Von Dieter Nürnberger |
    Der Bundesverband der Verbraucherzentralen (vzbv) will diese unlautere Telefonwerbung durch gesetzliche Maßnahmen angehen. Und eine Chance dazu biete die derzeit ohnehin anstehende Reform des Wettbewerbsrechts. Zudem denkt der vzbv über weitere Maßnahmen nach, die dann beispielsweise auch das Widerrufs- und Rückgaberecht bei Fernabsatzverträgen betreffen würden. Politisch verantwortlich sei das in solchen Fragen federführende Bundesjustizministerium, hier gebe es auch schon Vorschläge, die allerdings nicht ausreichen würden, um die gegenwärtige Praxis entscheidend zu verändern. Die Verbraucherzentralen wollen nun den Druck verstärken, damit endlich wirksame Maßnahmen eingeleitet werden, sagt Gerd Billen vom Bundesvorstand des vzbv:

    "Es ist zum Beispiel vorgesehen, dass es den Anbietern nicht mehr erlaubt sein soll, ihre Rufnummern zu unterdrücken. Es soll auch ein Bußgeldtatbestand bei unerlaubten Anrufen eingeführt werden. Das sind gute Vorschläge, aber wir sind auch der Auffassung, dass diese nicht ausreichen. Deswegen ist unser Vorschlag, dass Verträge, die aufgrund eines unerwünschten Anrufes zustande kommen, von den Verbrauchern noch einmal schriftlich bestätigt werden müssen."

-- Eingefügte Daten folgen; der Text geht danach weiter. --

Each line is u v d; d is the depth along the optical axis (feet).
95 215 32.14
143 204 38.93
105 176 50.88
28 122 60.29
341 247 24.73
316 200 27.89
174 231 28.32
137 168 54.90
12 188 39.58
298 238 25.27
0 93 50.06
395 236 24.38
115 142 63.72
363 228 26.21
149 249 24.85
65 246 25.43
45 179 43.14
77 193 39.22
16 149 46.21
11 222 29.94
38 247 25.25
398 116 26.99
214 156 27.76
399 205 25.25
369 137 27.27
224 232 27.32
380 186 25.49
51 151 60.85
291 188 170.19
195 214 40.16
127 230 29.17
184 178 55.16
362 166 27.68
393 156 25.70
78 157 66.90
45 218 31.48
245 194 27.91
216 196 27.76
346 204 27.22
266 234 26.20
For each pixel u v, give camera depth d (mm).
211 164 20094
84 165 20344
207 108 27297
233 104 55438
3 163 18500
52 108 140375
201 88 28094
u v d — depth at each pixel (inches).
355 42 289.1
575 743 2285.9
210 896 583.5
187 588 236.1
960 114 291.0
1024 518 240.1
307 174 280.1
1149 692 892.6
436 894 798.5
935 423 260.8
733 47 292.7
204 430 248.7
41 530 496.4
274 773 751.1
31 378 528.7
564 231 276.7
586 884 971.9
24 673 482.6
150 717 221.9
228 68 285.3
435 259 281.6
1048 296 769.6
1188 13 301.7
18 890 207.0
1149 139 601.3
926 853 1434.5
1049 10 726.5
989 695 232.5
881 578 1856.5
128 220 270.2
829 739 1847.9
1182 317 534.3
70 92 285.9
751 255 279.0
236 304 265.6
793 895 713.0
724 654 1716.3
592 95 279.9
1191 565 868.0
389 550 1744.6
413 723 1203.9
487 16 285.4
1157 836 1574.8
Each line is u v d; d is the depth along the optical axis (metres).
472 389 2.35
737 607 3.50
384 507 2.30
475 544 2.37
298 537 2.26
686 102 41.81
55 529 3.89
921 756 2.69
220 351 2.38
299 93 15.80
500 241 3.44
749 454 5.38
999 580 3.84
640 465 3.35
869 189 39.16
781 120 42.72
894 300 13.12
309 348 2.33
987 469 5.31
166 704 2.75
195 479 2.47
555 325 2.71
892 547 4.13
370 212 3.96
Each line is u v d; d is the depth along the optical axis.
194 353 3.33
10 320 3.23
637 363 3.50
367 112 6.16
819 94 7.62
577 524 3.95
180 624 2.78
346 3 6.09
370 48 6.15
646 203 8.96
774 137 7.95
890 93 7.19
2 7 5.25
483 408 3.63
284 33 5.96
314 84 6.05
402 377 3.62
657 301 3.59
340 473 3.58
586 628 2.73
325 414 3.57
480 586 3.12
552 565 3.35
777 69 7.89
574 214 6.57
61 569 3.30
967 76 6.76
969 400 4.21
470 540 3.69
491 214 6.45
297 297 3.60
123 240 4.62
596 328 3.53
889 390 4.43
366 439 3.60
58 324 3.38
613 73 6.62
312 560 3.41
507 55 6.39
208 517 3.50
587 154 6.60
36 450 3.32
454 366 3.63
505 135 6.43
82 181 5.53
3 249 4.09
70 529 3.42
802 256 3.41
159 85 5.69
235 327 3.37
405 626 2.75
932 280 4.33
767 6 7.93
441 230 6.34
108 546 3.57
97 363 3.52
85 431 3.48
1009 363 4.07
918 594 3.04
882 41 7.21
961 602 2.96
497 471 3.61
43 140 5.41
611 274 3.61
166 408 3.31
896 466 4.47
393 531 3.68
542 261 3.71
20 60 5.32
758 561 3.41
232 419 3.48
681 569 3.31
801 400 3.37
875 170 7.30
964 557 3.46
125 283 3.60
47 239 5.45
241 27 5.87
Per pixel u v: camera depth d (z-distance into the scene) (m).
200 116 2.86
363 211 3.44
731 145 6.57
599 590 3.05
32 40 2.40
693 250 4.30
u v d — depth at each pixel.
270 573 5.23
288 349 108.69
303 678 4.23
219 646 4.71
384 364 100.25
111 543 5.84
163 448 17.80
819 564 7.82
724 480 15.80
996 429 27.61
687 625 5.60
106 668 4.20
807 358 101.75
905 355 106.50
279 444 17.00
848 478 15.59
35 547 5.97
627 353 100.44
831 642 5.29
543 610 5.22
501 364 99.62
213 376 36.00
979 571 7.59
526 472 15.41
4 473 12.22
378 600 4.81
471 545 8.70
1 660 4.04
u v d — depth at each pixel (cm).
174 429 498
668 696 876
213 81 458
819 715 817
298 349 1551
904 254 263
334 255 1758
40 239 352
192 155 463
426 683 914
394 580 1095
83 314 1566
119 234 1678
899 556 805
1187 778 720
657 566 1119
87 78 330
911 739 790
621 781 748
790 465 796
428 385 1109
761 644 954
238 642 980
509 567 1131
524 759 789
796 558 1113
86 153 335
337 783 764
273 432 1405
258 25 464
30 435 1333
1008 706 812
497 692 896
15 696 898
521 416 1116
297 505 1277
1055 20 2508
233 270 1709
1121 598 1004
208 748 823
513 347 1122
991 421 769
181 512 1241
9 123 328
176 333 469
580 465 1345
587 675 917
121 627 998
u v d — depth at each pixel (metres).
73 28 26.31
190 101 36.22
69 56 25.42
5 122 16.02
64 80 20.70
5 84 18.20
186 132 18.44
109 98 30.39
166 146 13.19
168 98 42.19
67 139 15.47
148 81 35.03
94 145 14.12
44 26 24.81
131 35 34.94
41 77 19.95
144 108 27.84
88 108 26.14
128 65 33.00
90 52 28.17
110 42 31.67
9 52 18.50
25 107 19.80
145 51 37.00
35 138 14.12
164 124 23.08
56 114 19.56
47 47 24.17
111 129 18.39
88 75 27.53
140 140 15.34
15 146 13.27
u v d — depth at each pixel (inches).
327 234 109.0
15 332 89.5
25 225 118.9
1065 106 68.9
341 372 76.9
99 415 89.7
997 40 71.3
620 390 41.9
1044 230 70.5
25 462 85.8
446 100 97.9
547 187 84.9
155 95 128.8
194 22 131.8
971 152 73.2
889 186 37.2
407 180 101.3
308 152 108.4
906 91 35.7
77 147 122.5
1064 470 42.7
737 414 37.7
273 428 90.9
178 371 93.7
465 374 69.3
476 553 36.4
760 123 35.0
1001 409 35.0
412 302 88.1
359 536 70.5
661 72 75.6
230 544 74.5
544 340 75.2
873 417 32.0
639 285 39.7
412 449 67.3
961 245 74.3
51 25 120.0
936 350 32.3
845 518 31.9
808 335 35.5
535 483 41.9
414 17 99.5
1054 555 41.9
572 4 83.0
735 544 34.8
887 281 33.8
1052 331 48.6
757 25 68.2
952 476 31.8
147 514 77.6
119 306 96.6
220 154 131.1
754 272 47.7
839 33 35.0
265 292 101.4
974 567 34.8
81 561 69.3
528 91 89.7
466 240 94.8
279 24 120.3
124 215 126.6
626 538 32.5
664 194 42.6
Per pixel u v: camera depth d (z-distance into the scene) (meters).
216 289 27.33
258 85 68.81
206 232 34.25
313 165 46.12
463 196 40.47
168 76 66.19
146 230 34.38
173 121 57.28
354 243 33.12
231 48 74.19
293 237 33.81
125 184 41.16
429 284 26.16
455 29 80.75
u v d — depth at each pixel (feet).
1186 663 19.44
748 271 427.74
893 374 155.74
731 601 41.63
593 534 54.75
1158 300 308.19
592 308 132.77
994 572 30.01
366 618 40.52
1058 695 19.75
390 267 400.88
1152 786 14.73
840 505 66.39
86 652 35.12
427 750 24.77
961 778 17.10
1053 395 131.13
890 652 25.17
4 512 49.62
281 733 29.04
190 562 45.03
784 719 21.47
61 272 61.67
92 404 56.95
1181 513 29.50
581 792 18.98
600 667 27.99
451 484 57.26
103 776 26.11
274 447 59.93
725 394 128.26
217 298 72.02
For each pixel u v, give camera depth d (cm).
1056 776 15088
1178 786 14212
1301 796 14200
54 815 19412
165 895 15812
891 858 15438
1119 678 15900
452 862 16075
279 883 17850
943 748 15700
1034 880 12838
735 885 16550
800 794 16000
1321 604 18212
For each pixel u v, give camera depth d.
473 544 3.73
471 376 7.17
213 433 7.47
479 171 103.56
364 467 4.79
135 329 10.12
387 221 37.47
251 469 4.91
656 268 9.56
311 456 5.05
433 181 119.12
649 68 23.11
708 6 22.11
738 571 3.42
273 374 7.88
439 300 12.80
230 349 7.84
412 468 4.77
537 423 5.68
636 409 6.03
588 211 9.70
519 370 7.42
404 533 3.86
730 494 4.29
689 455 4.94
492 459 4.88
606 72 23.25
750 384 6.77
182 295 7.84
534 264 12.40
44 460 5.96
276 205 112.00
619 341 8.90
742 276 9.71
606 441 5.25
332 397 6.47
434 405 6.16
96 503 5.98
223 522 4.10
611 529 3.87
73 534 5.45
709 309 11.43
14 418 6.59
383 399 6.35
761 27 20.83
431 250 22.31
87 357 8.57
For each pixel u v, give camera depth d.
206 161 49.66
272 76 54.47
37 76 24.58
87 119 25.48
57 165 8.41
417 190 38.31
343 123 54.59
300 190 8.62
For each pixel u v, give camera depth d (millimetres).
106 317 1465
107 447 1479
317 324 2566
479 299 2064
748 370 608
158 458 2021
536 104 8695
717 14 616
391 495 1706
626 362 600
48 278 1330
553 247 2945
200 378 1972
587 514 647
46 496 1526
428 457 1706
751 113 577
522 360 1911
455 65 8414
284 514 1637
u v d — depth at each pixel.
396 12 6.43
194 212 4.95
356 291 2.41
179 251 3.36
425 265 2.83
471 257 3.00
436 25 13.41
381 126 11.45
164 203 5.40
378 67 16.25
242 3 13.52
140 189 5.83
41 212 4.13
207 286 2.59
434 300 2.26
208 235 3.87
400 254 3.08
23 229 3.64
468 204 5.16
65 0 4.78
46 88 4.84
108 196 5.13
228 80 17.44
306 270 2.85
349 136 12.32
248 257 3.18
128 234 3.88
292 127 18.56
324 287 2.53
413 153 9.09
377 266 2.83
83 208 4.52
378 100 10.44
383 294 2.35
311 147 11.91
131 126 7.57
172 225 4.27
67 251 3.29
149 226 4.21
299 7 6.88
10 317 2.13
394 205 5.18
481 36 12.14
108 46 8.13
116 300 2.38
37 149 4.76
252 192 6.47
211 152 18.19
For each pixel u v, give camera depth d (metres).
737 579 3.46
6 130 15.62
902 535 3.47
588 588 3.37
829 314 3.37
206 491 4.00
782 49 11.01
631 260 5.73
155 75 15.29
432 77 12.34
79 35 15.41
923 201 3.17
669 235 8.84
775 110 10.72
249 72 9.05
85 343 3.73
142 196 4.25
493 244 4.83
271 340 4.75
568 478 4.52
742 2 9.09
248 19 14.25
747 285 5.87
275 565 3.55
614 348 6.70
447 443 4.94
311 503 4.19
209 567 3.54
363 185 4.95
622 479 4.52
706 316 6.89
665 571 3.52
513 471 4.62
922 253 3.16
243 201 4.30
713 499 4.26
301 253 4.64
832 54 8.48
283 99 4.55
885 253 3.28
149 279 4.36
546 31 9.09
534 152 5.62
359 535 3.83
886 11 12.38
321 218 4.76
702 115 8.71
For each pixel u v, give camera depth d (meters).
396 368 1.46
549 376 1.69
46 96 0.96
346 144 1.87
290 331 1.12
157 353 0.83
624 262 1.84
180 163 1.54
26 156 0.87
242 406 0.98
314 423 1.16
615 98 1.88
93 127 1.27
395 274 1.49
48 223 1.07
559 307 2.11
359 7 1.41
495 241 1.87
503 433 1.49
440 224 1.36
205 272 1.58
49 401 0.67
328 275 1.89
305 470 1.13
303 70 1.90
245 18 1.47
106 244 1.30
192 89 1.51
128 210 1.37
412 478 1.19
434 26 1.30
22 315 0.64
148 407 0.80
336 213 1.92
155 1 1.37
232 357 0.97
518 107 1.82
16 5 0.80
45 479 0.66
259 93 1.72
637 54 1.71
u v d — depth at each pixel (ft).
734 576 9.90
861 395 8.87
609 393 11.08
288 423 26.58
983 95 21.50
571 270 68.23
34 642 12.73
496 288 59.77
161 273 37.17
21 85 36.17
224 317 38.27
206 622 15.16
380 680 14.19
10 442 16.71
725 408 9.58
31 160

    Bislang war es ja so, dass der Verbraucher in diesem Bereich abgeschlossene Verträge aktiv widerrufen musste. Der Vorschlag würde das Procedere nun umdrehen: Nur wenn der Verbraucher dann noch einmal schriftlich einwilligt, käme der Vertrag auch wirklich zustande. Die derzeitige rechtliche Situation bei Telefonwerbung sei nicht mehr hinnehmbar, so Gerd Billen:

    "Niemand darf ohne vorherige Einwilligung von einem Call-Center angerufen werden - so steht es im Gesetz, und darauf vertrauen die Bürger. Dennoch wird dieses Recht täglich gebrochen. Das Groteske an der Situation ist: Man darf zwar nicht angerufen werden, aber wenn ich dann eine Einwilligung beispielsweise zu einem Vertrag gebe, ist dieser Vertrag gültig. Das kann nicht sein, das widerspricht dem Rechtsempfinden auch der meisten Menschen."

    Wie gehört, sind also auch derzeit solche lästigen Werbeanrufe nicht erlaubt. Dass sie trotzdem geschehen, hänge mit der gegenwärtigen Gesetzeslage und den darin auch formulierten Sanktionen zusammen. Die Geldstrafen, die sich Unternehmen bei Zuwiderhandlung einfangen, seien einfach viel zu gering, um etwas zu bewirken, sagt Ronny Jahn von der Verbraucherzentrale Berlin. Auch hier wurden wie in anderen Bundesländern in den vergangenen Monaten immer wieder Klagen eingereicht. Ein Beispiel:

    "Tele 2, ein Telekommunikationsanbieter, wurde in den vergangenen zwölf Monaten von einer Reihe von Verbraucherorganisationen abgemahnt und später auch verurteilt. Trotzdem wirbt Tele 2 weiter per Telefon. Das hat dazu geführt, dass inzwischen mindestens 900.000 Euro an Vertragsstrafen oder Ordnungsgeldern gezahlt werden mussten. Das zeigt ganz deutlich, wie lukrativ Telefonwerbung ist und wie wenig eine finanzielle Daumenschraube bewirkt."

    Die Verbraucherzentralen hoffen nun auch im Bereich der Bußgelder auf eine Verschärfung. Die Veranstaltung heute Vormittag bot auch einen Einblick in die Telefonwerbe- oder Call-Center-Branche. 300 Millionen dieser Anrufe habe es 2006 in Deutschland gegeben. Günter Wallraff, der durchaus bekannte Enthüllungsjournalist, schilderte zudem seine Erfahrungen in dieser Branche:

    "400.000 Menschen arbeiten hier derzeit. Die Branche will dies in den nächsten zehn Jahren auf eine Million Menschen erweitern. Der Staat profitiert davon, denn es werden Stellen geschaffen. Nur, was sind das für Stellen? Stellen, die auf Betrug aufgebaut sind. Wo Menschen weitgehend zu Betrügern ausgebildet werden. Man muss aber auch zugunsten unserer Gesellschaft sagen, die Mehrheit dieser Menschen ist nicht so skrupellos, dass sie das auch schaffen."

    Nur rund drei bis fünf Prozent dieser Mitarbeiter würden langfristig in diesen Jobs bleiben. Der Großteil würde frustriert nach kurzer Zeit aufgeben. Man hofft nun also auf die zuständige Bundesjustizministerin, Verbraucherminister Horst Seehofer stehe hinter diesen Vorschlägen der Verbraucherschützer, hieß es heute in Berlin.